### Information given:
▽

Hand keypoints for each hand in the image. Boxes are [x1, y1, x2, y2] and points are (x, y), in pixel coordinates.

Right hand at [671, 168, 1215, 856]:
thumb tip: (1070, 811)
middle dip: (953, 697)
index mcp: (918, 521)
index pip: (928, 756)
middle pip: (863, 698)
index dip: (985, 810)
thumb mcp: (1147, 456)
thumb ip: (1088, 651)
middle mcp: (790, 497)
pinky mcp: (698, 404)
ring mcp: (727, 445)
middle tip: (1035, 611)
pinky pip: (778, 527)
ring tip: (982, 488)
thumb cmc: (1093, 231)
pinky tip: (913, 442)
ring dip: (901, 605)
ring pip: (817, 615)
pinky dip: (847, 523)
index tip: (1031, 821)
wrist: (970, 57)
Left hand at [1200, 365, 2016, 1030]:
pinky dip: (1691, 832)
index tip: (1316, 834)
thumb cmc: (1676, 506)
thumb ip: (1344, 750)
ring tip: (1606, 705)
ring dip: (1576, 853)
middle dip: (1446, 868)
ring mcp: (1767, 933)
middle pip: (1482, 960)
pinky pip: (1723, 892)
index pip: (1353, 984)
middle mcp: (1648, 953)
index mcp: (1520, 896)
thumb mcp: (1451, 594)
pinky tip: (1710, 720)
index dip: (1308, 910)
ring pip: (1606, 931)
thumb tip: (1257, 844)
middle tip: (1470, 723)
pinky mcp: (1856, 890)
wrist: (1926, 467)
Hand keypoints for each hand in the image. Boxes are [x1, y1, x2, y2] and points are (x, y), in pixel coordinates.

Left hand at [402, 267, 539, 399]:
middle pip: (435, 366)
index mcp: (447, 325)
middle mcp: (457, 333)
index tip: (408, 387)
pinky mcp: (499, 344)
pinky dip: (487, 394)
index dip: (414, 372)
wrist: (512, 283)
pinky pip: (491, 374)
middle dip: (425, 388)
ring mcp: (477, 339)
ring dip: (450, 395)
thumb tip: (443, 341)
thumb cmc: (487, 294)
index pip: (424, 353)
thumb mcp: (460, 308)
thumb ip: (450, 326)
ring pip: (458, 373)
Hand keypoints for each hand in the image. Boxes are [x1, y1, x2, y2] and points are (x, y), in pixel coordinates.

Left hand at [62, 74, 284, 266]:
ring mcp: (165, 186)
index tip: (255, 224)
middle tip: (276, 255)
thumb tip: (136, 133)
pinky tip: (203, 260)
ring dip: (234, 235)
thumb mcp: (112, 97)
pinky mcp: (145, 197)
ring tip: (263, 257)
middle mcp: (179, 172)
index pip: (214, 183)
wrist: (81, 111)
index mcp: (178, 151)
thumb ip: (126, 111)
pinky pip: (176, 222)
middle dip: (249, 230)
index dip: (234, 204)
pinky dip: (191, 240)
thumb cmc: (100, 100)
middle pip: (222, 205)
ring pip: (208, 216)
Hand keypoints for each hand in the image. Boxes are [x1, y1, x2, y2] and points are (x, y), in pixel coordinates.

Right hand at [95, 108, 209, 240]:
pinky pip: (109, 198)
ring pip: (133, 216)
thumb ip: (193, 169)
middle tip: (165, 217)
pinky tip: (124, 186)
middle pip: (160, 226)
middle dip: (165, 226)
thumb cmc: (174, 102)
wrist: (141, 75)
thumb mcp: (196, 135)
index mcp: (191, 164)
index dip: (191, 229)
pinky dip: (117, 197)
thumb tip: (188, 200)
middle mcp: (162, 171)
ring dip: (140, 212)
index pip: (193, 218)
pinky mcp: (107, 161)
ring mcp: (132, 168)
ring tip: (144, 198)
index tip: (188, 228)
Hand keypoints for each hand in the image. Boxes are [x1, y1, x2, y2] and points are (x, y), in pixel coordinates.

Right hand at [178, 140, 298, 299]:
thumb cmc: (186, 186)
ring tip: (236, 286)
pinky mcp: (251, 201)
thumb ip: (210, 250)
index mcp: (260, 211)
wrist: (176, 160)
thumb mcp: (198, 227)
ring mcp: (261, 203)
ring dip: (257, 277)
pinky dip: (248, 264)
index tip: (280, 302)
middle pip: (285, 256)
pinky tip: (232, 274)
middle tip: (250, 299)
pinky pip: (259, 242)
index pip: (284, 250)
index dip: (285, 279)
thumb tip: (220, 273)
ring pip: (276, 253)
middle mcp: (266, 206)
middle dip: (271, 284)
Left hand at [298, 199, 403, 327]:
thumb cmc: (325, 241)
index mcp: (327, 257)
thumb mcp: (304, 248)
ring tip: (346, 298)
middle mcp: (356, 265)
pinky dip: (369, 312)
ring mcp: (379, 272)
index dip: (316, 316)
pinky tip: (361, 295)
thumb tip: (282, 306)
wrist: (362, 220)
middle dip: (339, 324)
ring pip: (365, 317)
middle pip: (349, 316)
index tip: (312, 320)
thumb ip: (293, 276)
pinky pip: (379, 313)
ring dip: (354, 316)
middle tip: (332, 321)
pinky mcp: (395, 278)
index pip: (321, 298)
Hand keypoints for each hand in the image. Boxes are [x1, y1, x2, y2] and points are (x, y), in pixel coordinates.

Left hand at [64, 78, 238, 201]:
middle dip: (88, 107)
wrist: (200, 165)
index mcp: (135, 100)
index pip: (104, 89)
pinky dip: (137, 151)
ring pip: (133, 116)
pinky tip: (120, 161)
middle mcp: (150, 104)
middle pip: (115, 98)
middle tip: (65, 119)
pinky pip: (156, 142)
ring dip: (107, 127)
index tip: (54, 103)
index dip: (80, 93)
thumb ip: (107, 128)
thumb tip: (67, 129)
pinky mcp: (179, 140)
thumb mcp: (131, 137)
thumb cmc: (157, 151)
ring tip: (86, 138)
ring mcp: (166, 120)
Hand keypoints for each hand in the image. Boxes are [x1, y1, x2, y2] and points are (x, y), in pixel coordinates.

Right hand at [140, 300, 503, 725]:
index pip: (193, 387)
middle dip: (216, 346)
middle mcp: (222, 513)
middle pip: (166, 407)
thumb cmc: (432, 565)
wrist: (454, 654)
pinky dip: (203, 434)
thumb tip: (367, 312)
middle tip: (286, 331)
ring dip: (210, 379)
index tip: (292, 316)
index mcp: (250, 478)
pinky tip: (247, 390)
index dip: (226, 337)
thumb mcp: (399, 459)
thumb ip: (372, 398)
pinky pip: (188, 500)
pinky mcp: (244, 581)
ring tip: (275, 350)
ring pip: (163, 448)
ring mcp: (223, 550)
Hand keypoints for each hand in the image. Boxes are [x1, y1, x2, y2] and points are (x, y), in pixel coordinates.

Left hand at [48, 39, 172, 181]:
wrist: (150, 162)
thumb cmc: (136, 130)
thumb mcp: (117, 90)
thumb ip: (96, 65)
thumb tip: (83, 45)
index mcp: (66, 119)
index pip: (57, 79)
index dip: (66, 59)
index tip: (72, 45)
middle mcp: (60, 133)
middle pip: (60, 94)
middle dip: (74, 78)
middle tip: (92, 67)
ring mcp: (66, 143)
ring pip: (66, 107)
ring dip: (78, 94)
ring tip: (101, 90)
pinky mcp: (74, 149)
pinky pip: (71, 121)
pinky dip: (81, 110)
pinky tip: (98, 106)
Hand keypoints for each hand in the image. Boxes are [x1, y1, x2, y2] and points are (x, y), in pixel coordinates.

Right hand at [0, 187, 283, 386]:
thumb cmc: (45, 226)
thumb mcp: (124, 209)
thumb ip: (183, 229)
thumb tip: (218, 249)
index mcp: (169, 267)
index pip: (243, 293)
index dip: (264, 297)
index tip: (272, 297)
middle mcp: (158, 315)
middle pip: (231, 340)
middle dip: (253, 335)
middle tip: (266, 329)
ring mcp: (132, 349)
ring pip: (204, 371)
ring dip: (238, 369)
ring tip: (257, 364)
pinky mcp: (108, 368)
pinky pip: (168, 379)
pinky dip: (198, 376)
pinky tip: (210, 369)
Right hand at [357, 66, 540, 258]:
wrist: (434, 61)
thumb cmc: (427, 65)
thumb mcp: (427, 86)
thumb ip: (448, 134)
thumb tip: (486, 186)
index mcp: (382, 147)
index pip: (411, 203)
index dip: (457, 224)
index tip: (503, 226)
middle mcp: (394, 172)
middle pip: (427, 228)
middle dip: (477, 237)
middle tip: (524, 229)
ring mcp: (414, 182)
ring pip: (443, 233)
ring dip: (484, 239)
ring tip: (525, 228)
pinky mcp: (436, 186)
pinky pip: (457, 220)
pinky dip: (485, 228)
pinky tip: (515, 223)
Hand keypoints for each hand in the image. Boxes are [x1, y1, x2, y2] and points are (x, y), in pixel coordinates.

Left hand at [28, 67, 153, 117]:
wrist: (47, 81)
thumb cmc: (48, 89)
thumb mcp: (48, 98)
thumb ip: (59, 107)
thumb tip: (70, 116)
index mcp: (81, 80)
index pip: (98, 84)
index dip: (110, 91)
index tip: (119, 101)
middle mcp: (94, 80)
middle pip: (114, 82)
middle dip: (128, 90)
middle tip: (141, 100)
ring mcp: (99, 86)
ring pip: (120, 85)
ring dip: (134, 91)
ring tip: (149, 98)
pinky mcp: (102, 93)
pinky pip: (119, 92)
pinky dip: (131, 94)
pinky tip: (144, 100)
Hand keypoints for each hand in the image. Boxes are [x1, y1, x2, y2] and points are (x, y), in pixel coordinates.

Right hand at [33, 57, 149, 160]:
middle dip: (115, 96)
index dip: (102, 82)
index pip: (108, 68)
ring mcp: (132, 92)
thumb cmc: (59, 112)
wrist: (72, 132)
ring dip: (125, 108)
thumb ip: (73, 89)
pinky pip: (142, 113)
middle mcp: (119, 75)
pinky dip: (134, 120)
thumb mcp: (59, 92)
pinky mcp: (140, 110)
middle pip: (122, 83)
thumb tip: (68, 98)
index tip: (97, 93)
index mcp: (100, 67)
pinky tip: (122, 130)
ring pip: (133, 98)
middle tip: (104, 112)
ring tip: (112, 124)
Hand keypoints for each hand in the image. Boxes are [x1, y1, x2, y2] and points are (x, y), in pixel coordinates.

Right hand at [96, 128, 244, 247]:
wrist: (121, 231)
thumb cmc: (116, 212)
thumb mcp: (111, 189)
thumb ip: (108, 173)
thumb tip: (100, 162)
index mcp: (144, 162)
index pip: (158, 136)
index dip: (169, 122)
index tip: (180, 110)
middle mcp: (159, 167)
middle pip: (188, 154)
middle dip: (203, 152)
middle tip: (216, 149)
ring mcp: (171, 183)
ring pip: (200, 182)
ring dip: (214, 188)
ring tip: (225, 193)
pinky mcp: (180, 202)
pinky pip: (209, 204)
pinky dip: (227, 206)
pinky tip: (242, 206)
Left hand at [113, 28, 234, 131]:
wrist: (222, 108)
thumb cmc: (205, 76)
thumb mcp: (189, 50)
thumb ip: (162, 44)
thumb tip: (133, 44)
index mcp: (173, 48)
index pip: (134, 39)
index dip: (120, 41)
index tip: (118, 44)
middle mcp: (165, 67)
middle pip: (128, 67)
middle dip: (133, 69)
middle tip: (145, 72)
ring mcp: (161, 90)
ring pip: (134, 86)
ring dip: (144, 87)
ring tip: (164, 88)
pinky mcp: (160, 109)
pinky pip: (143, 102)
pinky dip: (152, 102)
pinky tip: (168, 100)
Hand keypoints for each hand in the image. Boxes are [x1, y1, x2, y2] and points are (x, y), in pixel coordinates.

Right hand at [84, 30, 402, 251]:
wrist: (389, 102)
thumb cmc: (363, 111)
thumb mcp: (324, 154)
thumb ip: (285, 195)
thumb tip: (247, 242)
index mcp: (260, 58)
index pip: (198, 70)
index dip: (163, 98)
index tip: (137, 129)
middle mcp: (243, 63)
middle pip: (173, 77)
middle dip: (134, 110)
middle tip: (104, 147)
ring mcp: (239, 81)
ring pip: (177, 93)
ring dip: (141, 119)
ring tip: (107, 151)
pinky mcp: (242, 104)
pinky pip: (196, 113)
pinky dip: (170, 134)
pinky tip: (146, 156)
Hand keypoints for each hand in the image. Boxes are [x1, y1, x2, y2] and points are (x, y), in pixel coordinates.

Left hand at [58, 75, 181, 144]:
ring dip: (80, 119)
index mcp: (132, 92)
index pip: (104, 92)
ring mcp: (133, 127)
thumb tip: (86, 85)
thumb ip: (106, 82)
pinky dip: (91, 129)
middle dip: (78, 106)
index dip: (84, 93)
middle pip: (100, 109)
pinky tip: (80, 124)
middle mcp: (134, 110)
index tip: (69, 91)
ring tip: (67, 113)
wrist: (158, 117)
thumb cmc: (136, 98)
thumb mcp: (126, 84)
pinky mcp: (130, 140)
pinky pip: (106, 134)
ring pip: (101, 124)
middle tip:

△

### Work to complete:
In the entries above, one line contains "pinky mcp: (107, 161)" and another contains "wrist: (176, 160)". Reproduce exactly those two lines and the lines between them, nothing else.

### Response below:
pinky mcp: (107, 161)
ring mcp: (132, 168)
ring tip: (144, 198)
index tip: (188, 228)
Hand keypoints for each hand in the image. Boxes are [x1, y1, x2, y2] and points are (x, y), in pixel coordinates.

Right hand at [178, 140, 298, 299]:
thumb cmc: (186, 186)
ring tip: (236, 286)
pinky mcp: (251, 201)
thumb ip: (210, 250)
index mcp: (260, 211)
wrist: (176, 160)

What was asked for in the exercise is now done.